No, it has nothing to do with oogling
Oh?
But if we get to the end of your reply...
bears some relation to Von Sternberg's fetishization of Marlene Dietrich
If this isn't a Freudian slip, help me understand, how does a celluloid fetishization of a sexpot (say, in Blonde Venus or in The Devil is a Woman) work without relying on ogling?! In this picture, I will argue,
casting Kinski
is about Kinski's
looks. The comparison with von Sternberg's fetishization projects (my hat off to you for that association) doesn't quite hold — because those Dietrich's films
were about more than looks, as Marlene Dietrich melted the silver screen with her personality not at all any less than with her looks. You could've tried the comparison with the fetishization projects with M. Monroe and you would've still struck out, since MM's grand on-screen appeal came hand in hand with her equally grand off-screen drama. On the other hand, what did Kinsky in 1983 have aside from her looks that could've been used for fetishization? The off-screen story of hers was again — just some more ogling business. Fashion magazine covers. Oh, and she was a daughter of a good foreign actor starring in foreign productions, yay, big deal (I limit that qualification to The States). So, sure, going with Kinski was done because of the whole idolatry hokum in mind, but where I disagree with you is in your view that, first, the rest of this film is so bereft of anything laudable, and secondly, Kinski is so utterly a unique persona that creating the same hubbab of drooling over a siren would not've been achievable with some other intelligent beauty such as Emmanuelle Béart or, say, Paulina Porizkova (though, she also is too dove-like, to my mind). So, the exploitation as one of the main goals in Exposed? Yes. The exploitation impossible with anybody other than Kinski and Exposed consequently sucking? Resolute no.
I also disagree, very much, that Last Tango in Paris
is about Brando. What it
is about, is Bertolucci
and Brando, or even Bertolucci, Brando and Maria Schneider (do read, or read again Pauline Kael's (in)famous review). Last Tango would've still been an important, masterful work of art had Jean-Louis Trintignant accepted the role, even if I do agree the entire film would've had a different personality. It wouldn't have been permeated by the aura of Brando but it would of Trintignant. So what? You're making the artfulness of a film rely overly on "its personality".

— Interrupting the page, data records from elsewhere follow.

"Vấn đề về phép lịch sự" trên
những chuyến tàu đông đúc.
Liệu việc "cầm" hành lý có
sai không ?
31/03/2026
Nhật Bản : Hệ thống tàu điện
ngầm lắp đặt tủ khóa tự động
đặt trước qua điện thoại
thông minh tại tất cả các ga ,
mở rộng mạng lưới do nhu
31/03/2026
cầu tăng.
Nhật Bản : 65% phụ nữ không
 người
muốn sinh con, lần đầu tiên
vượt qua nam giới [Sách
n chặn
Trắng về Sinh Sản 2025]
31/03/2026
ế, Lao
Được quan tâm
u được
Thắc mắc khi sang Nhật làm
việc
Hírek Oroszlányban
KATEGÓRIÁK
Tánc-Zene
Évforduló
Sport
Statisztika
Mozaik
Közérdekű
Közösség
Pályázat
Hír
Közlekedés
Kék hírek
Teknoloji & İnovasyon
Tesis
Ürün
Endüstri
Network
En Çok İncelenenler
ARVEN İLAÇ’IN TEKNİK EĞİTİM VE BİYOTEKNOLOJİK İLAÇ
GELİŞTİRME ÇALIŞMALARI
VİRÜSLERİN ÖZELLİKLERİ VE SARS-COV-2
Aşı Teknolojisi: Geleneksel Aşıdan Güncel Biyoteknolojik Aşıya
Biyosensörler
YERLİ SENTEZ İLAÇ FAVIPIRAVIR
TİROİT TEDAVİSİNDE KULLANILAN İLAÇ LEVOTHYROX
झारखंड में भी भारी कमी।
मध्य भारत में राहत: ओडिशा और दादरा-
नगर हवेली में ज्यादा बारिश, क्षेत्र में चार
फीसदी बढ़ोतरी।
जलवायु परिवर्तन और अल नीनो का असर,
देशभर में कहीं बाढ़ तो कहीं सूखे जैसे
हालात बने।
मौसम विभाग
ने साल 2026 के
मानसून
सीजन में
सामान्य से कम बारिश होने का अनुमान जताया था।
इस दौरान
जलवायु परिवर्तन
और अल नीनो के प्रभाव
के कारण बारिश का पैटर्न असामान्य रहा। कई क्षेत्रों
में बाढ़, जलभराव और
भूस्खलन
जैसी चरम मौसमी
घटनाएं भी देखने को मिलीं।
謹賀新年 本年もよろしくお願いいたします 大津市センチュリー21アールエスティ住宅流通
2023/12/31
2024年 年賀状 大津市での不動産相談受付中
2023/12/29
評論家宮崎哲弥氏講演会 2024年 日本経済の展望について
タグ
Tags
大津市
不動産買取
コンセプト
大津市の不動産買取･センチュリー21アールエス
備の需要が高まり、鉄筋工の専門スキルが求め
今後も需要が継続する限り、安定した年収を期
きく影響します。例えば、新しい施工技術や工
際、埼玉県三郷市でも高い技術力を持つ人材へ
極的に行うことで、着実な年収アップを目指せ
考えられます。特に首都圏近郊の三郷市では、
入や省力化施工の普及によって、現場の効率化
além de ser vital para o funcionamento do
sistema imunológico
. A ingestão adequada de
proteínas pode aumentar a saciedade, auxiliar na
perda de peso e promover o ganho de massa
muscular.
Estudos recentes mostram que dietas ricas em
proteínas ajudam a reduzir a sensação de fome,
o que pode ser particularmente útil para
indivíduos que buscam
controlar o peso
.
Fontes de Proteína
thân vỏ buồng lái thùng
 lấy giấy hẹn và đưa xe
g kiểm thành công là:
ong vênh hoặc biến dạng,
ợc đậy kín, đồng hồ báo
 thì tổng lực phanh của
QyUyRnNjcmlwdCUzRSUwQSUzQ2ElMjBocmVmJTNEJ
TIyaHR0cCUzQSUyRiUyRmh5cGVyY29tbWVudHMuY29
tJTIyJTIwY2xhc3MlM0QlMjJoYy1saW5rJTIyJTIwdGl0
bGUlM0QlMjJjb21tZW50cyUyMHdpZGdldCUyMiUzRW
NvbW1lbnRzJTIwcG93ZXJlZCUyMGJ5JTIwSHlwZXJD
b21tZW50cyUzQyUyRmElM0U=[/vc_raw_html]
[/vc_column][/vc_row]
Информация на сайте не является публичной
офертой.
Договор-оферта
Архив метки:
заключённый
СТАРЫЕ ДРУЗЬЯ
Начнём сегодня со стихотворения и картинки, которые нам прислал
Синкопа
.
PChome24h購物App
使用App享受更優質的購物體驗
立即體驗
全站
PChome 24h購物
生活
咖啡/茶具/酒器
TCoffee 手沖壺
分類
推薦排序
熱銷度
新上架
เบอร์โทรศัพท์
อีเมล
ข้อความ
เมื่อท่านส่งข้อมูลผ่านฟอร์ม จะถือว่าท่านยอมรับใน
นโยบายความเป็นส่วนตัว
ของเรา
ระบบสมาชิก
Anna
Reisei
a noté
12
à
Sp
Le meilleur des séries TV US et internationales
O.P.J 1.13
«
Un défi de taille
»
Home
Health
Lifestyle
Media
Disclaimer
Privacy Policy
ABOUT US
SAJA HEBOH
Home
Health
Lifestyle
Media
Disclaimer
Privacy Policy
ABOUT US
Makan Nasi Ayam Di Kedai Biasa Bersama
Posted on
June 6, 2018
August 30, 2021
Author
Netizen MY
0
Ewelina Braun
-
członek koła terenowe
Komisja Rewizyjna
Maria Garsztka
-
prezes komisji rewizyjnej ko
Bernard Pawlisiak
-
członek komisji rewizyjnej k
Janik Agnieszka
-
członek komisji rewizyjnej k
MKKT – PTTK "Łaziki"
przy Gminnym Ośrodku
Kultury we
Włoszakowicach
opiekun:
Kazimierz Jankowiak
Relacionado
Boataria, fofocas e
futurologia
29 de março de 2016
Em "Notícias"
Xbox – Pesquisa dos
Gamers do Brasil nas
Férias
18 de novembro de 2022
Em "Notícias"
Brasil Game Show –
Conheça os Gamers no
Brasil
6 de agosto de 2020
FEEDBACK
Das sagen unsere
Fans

As Last Tango in Paris, so would Exposed still been a nice little movie had it fetishizd Béart. You, however, are saying that with anybody other than Kinski, Exposed would not only have changed its personality (I'd say, not even all that much), but would've been no more than a silly b-thriller! What even with one Nureyev and his character's lines some of which are quite memorable, and with Keitel, and with the erotic scenes with Béart? Nothing but a silly b-thriller? Now that I find — silly.